Making an LMS display “mobile” courses may be possible, but the trick is building courses that are optimized for mobile consumption from the start. To successfully build a course that is mobile-friendly, you need to think about managing resources. Everything in a mobile-friendly course is about making the most out of what you have available to you.

  1. Screen Size: How can you maximize what you show without screen clutter? Remember, even in the smartphone market, there are huge variations in screen size and resolution.  It’s safer to work to the lowest common denominator so that you know everyone will be ok.
  2. Data: How can you make the course as data-efficient as possible? Fancy HD graphics are all well and good in an office with brilliant Wi-Fi, but remember, your audience may well be next to me on the 1706 to Glasgow Central (Now approaching Armadale, mind the gap). They are probably paying for their own data usage and the signal strength will ebb and flow. A solid color vector background at 6kb against a full HD photo image background at 2.8mb is going to be necessary trade-off.
  3. Session length: Mobile learning sessions need to be short and punchy.

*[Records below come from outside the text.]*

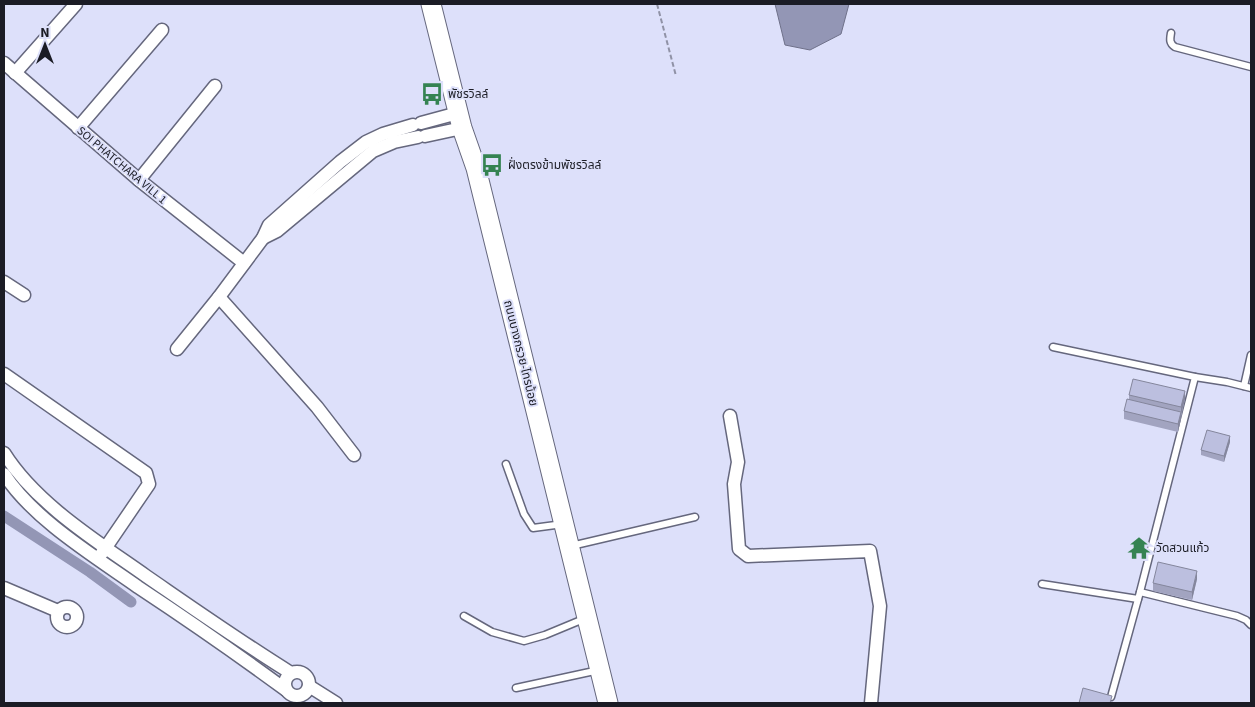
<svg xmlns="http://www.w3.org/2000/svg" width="1255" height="707" viewBox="0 0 1255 707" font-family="'Source Sans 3','Noto Sans Thai',sans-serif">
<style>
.water{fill:#9396b5;stroke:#6f718a}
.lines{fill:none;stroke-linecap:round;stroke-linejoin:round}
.canal{stroke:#9396b5;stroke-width:11}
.service-casing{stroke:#65677d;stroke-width:9}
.minor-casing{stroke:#65677d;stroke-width:15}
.secondary-casing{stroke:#65677d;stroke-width:21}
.path{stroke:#9092a6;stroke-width:2;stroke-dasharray:5 2.5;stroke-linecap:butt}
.service{stroke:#fff;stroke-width:6}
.minor{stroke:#fff;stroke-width:12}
.secondary{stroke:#fff;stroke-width:19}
.wall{fill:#a2a4c0}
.shaded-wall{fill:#84869c}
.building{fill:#bcbfdf;stroke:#84869c}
.labels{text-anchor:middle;stroke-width:4;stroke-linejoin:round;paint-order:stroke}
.poi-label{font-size:12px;fill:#1b1c25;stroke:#dde0fa;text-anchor:start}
.street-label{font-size:12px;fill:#1b1c25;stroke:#dde0fa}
</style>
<rect width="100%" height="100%" fill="#dde0fa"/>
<polygon class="water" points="775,4 849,4 841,34 810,50 785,45"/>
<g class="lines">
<polyline class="canal" points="4,516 90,572 131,602"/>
<defs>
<g id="service">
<path d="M 1171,33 C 1170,39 1169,43 1175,47 L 1251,67"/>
<polyline points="1053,347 1195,377 1140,592 1111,697"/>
<polyline points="1195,377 1227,382 1251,388"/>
<polyline points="1244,386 1251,355"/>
<polyline points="506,464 524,514 533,528 563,524"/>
<polyline points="571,546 695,517"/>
<polyline points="1042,584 1138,599"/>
<polyline points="1140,592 1237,616 1246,620 1251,625"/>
<polyline points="464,616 492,632 524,641 545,635 586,618"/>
<polyline points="516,688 599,670"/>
</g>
<g id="minor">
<polyline points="4,63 139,180 244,263"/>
<polyline points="15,73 76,4"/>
<polyline points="421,123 458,113"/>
<polyline points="78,128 162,30"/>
<polyline points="425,136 462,128"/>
<polyline points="139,180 215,86"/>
<polyline points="263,238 277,231 373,151 394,142 418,137"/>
<polyline points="4,282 24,295"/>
<polyline points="219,297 317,407 354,455"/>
<polyline points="177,349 219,297 263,238 269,225 340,162 366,142 383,134 413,125"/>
<polyline points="4,374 146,473 149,484 102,553"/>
<polyline points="730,416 738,462 734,484 739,549 748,556 870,551 880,606 871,703"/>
<path d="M 4,453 C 36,504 98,542 146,576 C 194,609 241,642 291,673"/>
<path d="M 4,474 C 33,519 94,556 138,587 C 188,620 237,654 286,690"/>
<polyline points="4,588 58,611"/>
<circle cx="67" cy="617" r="10"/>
<circle cx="297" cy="684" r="12"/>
<polyline points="309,686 336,703"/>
</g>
<polyline id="secondary" points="431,4 462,128 476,168 608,703"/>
</defs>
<use href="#service" class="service-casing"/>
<use href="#minor" class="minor-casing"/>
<use href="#secondary" class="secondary-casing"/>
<polyline class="path" points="657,4 676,76"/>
<use href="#service" class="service"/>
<use href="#minor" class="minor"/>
<use href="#secondary" class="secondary"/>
</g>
<g class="wall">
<polygon points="1129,395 1185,399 1178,432 1124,419 1124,411 1129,399"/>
<polygon points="1230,442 1224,462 1201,455 1201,450"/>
<polygon points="1197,579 1192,600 1153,591 1153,583"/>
</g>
<g class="shaded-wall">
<polygon points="1185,391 1185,399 1181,415 1181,407"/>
<polygon points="1181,412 1181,419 1178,432 1178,424"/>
<polygon points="1230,436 1230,442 1224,462 1224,456"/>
<polygon points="1197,571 1197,579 1192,600 1192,592"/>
</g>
<g class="building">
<polygon points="1133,379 1185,391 1181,407 1129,395"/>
<polygon points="1127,399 1181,412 1178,424 1124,411"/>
<polygon points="1207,430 1230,436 1224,456 1201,450"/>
<polygon points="1158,562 1197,571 1192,592 1153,583"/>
<polygon points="1083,688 1112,696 1110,703 1079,703"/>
</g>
<defs>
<symbol id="bus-bare" viewBox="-9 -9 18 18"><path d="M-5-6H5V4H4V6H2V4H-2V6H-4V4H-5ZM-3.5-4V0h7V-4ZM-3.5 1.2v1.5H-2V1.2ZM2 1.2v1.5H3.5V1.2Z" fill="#358352" stroke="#dde0fa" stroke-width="2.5" paint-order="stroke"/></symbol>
<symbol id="temple-bare" viewBox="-9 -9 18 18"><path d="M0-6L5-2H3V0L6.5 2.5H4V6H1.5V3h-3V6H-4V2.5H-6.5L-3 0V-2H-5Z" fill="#358352" stroke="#dde0fa" stroke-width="2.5" paint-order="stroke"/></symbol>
</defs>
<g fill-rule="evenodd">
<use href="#bus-bare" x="416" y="78" width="32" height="32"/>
<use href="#bus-bare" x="476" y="149" width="32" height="32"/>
<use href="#temple-bare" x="1123" y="532" width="32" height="32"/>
</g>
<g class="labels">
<g class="poi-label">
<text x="448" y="98">พัชรวิลล์</text>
<text x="508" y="169">ฝั่งตรงข้ามพัชรวิลล์</text>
<text x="1156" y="552">วัดสวนแก้ว</text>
</g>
<g class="street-label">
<text transform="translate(122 165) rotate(40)" y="4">SOI PHATCHARA VILL 1</text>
<text transform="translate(521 353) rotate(76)" y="4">ถนนบางกรวย-ไทรน้อย</text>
</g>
</g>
<rect width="1255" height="707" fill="none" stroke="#1b1c25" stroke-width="10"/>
<g transform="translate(45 45)" stroke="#dde0fa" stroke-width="4" paint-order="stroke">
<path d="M0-4L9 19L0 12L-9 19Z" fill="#1b1c25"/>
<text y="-8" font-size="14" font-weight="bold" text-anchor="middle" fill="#1b1c25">N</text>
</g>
</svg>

Let the user get in, get what they need, and get out. If your course content runs to 30 minutes, it might be a good idea to revisit the bare minimum requirements you have set and be honest with yourself and your stakeholders, or break the content down into several smaller sessions.
  4. Easy = Happy: Make the course easy to consume and engage with. I am not suggesting making the content easy, but rather making the course easy to use. Nothing will lose your audience quicker than bugs, crashes, and confusion.
  5. Test. Test. Test: Before you launch your course try and test it on as many devices as you have. My mum has a brand of smartphone I had never heard of before and I borrow it to check all my courses. Please don’t forget to check your course in the real world, the course might work perfectly on your office Wi-Fi, but what about sitting on a bench at the park on 4G…. if nothing else it gets you out of the office for 15 minutes, bring bread and feed the ducks.

In the future, we can anticipate a rise in demand of “at my convenience” training from learners. Mobile learning will definitely play a larger and larger role in how we all learn. If you need any proof of this, look at the YouTube shorts or TikTok learning trends… How do people consume content on these platforms? You got it - on their mobile.